The Jobs Act, however, establishes that employers may fire any new hire within the first three years for any reason whatsoever. A severance is paid in such cases, but its amount is a fraction of what it would have been under the old Statute: 15 days’ pay for every 3 months of employment. For the company this is a meager cost with an immense upside.
While the bill defers some of the details to be spelled out by the executive branch, the thrust of the law is clear: the measure creates a mechanism through which employers can now increase labor exploitation and easily reset labor costs through firing and re-hiring.
The state-run wages guarantee fund Cassa Integrazione, which has provided a safety net by paying workers’ wages when suspended by a financially troubled company, is also coming to an end. According to La Repubblica’s Roberto Mania, “the law establishes that cessation of a company or branch thereof will not allow access to Cassa Integrazione.”
The law also introduces surveillance rights for the employer. Privacy protection is dismantled in the workplace: computer activity monitoring, Internet and email tracking and even cell phone searches are now legalized.
Renzi’s latest act is the culmination of an entire era of assaults, but not its end. From the beginning the premier took his cues from the European Union’s demands, despite his populist criticisms of the “Brussels bureaucracy” before he became head of government. Banks, not workers, decide policy. Renzi, lauded by financial circles and the complicit media, is their representative.
But such a massive attack would not have been possible without the backing of the trade unions, which loyally provided crucial support for every center-left government participating in the carving up of the Workers’ Statute.

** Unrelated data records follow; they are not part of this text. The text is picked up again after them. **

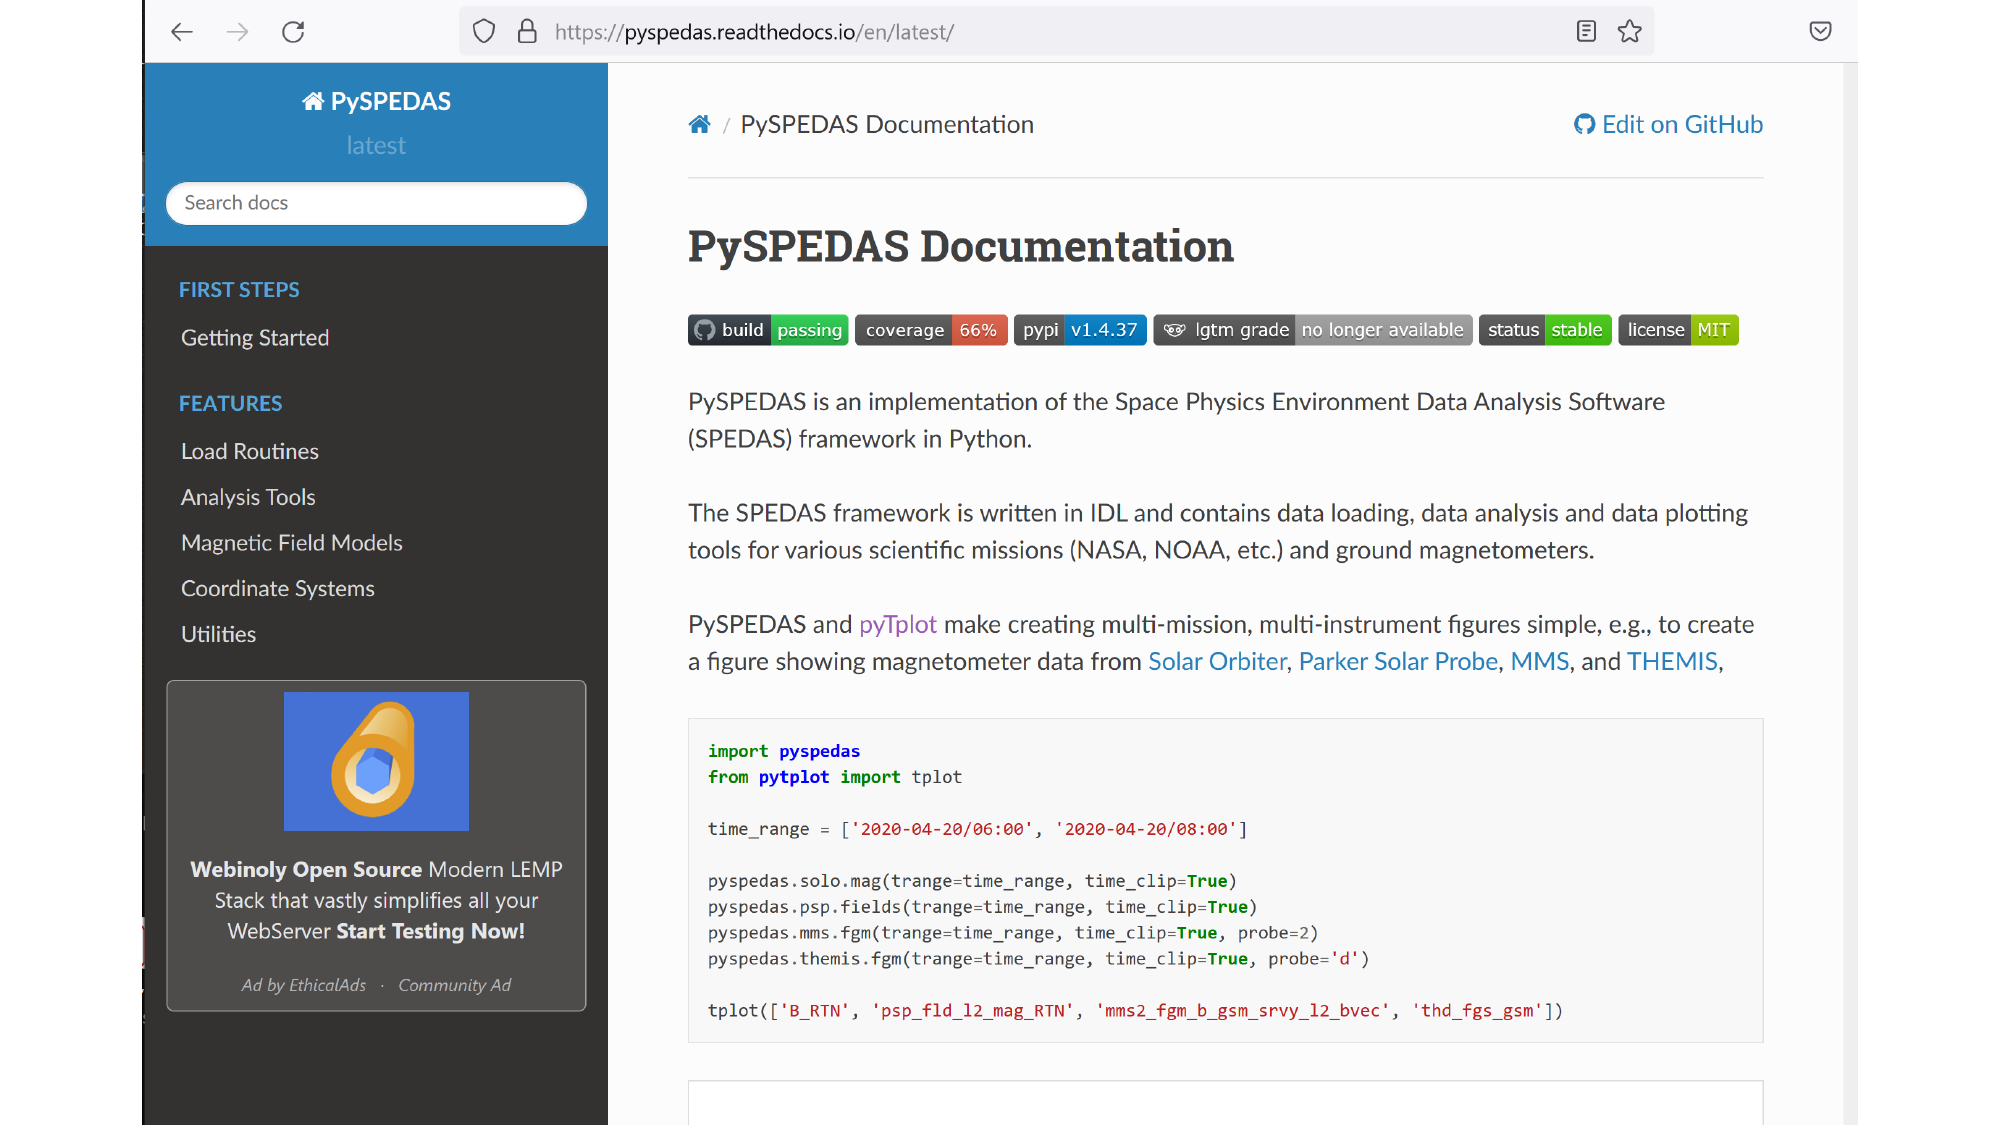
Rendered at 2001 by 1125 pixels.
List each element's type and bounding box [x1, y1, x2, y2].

picture [142, 0, 1858, 1125]
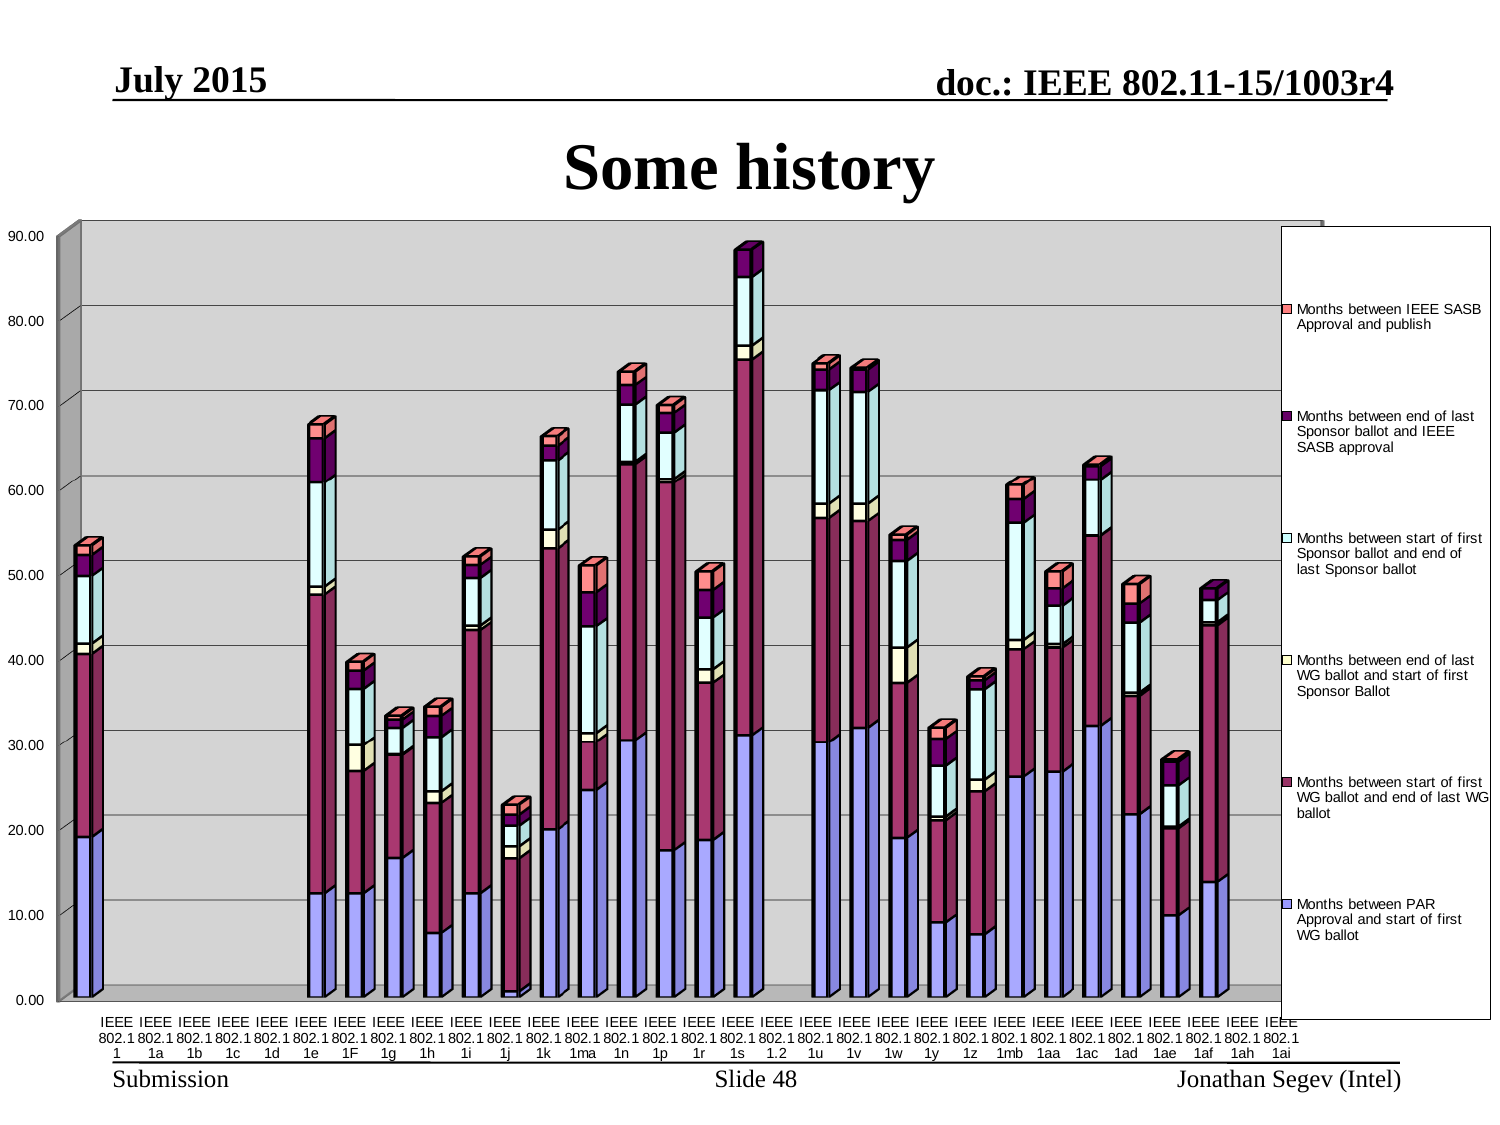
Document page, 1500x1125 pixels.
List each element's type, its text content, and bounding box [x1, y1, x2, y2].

chart [0, 199, 1500, 1063]
title Some history [112, 112, 1388, 197]
footer Jonathan Segev (Intel) [949, 1072, 1402, 1093]
slide_number Slide 48 [712, 1072, 800, 1123]
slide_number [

Renzi’s Democratic Party, a byproduct of the disintegration of the former Stalinists, is no exception: a month before his premiership appointment, the CGIL-CISL-UIL union confederation signed a deal with Confindustria, the employers’ association, establishing massive restrictions to industrial action and harsh penalties for non-compliance.
This signaled their preparedness to support the upcoming attacks. CGIL leader Susanna Camusso was more explicit the week prior to Renzi’s installment as head of government: “We need discontinuity in government policies … For too long no decisions have been made to incentivize demand and raise investments.”
Winking at the incoming premier, she declared: “I give credit to Renzi for making the labor issue central.” She can now rest assured that Renzi has answered her grievances.
The Jobs Act is the result of negotiations between union leaders and Renzi. In October, a successful meeting between government officials and CGIL-CISL-UIL was so productive that all parties “found surprising points of common understanding.” Moreover, all the unions praised the bogus 80-euro-a-month tax break Renzi used to soften up workers for a larger assault.
Now, any rhetorical criticism raised toward Renzi must be understood for what it is: an effort to disguise that the unions are committed to forcing workers to accept the new terms. They do so by providing workers safe vehicles of protest, such as the general strike announced for December 12.
The action is a calculated stunt: the Strike Guarantee Commission has immediately limited the legal scope of the already toothless strike by forbidding transportation workers to join it. CGIL’s Camusso consented that the commission “can rest assured, as always CGIL will respect the law and regulations on strike of essential services.”
It has become a despicable ritual: the pseudo-left hangers-on and professional opportunists like Nichi Vendola’s SEL or what remains of Rifondazione Comunista will predictably raise their voices in unison with the unions, only to disguise their previous support when, in February, the “lefts” provided crucial support for Renzi’s nomination.